[Job item]: Where does the string "logo" appear in the records? Copy each line that holds it.

[Source information]:
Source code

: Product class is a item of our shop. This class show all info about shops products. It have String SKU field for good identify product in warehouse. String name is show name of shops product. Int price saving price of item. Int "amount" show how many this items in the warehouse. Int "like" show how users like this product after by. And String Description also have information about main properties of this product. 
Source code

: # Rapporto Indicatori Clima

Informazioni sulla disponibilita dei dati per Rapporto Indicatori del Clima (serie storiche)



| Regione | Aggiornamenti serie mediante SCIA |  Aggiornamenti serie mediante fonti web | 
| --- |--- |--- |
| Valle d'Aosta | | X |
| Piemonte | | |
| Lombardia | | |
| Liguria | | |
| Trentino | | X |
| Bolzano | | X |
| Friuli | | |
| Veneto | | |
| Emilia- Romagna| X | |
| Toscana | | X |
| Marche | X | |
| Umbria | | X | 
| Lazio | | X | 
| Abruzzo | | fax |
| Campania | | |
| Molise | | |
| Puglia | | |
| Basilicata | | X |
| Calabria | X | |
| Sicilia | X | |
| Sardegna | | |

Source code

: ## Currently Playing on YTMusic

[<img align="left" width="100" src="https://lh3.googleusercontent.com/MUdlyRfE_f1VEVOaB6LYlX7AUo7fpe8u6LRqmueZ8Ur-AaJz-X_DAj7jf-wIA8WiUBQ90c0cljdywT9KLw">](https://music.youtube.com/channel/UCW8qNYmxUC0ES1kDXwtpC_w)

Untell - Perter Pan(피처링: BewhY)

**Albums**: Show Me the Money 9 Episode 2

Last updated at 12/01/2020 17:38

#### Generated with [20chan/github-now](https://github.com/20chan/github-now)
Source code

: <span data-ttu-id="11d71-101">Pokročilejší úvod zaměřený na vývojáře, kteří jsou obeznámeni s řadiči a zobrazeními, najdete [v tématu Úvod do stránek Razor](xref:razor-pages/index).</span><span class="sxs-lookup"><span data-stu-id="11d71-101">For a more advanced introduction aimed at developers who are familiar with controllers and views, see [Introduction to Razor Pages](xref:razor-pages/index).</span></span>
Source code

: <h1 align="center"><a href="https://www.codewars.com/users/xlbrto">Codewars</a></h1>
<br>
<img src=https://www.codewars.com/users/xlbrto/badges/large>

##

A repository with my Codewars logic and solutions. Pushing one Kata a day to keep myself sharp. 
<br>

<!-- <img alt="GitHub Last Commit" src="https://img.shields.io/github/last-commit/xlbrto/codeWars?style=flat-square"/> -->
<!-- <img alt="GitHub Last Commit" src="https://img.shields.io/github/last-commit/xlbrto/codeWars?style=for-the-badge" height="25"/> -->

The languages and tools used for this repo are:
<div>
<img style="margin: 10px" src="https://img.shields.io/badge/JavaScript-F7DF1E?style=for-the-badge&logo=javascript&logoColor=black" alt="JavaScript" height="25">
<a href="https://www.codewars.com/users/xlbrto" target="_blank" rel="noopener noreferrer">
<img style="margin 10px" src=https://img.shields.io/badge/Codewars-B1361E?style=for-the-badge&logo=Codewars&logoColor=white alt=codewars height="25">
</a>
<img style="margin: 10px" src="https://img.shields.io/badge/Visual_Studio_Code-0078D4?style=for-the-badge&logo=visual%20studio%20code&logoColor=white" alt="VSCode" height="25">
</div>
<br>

[Solution for this problem]:
<img style="margin: 10px" src="https://img.shields.io/badge/JavaScript-F7DF1E?style=for-the-badge&logo=javascript&logoColor=black" alt="JavaScript" height="25">
<img style="margin 10px" src=https://img.shields.io/badge/Codewars-B1361E?style=for-the-badge&logo=Codewars&logoColor=white alt=codewars height="25">
<img style="margin: 10px" src="https://img.shields.io/badge/Visual_Studio_Code-0078D4?style=for-the-badge&logo=visual%20studio%20code&logoColor=white" alt="VSCode" height="25">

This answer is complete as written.